The focus of the latest strategy update, the third since 2005, is which major project should follow the Large Hadron Collider (LHC) once its high-luminosity phase comes to an end in the late 2030s. There is broad support for an electron–positron collider that will explore the Higgs sector in detail, as well as for a high-energy proton–proton collider at CERN. In Europe, the possible options are the Compact Linear Collider and the Future Circular Collider, while an International Linear Collider (ILC) in Japan and a large Circular Electron–Positron Collider in China are also contenders. The strategy update will also consider non-collider experiments, computing, instrumentation and other key aspects of growing importance to the field such as energy efficiency and communication.
During her annual address to personnel on 14 January, CERN Director-General Fabiola Gianotti acknowledged the enormous efforts that have gone into the strategy update, and said that she hoped that a recommendation on CERN’s next major collider would be among the strategy update’s priorities.
“The start of a new project in the early 2040s is crucial to keeping the community motivated and engaged,” said Gianotti, noting that CERN and Europe should also be open to participating in projects at the forefront of particle physics elsewhere in the world. “The Higgs boson is a guaranteed deliverable. It is related to the most obscure and problematic sector of the Standard Model and carries special quantum numbers and a new type of interaction. It is therefore a unique door into new physics, and one that can only be studied at colliders.”

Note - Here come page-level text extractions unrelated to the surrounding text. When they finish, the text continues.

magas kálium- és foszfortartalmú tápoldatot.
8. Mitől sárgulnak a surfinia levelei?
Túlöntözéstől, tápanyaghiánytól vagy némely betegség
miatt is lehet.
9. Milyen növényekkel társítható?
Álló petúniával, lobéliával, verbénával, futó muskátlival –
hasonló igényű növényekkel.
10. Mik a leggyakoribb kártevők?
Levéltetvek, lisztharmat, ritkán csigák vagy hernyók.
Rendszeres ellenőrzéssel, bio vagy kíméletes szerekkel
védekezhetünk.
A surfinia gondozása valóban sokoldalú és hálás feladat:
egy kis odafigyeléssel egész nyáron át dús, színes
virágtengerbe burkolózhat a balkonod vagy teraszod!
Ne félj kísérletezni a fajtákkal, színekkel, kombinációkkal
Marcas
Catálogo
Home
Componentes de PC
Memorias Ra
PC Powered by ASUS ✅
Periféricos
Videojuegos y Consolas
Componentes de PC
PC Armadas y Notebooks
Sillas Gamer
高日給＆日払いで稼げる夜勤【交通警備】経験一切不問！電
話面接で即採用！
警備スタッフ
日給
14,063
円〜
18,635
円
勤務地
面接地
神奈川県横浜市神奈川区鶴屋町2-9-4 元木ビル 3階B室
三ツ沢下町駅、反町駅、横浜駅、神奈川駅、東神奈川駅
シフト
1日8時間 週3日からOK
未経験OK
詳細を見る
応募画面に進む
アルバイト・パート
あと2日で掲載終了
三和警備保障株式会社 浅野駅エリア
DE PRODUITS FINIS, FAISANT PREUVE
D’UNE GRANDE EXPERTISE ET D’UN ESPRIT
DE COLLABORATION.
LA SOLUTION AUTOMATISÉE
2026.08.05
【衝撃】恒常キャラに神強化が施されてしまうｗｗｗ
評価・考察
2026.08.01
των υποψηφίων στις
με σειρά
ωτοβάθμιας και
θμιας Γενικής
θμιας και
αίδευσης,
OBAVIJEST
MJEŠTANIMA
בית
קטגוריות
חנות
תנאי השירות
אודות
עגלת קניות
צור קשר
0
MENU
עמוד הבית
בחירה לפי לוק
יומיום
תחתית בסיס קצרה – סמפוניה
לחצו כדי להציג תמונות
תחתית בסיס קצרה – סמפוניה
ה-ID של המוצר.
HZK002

The previous strategy update, which concluded in 2013, made several high-priority recommendations: the full exploitation of the LHC, including the high-luminosity upgrade of the machine and detectors; R&D and design studies for a future energy-frontier machine at CERN; establishing a neutrino programme at CERN for physicists to develop detectors for experiments at accelerator-based neutrino facilities around the world; and the welcoming of a proposal from Japan to discuss the possible participation of Europe in the ILC. The first three are well under way, while a decision on the ILC still rests with the Japanese government. Other conclusions of the 2013 update included the need for closer collaboration with the astroparticle and nuclear physics communities, which has been met, for example, via the recently launched centre for astroparticle physics theory (EuCAPT) and the new Joint ECFA-NuPECC-APPEC Seminar series, JENAS. There was also a call for greater scientific diversity, leading to the CERN-led Physics Beyond Colliders initiative, which will also form a central part of this week’s discussions.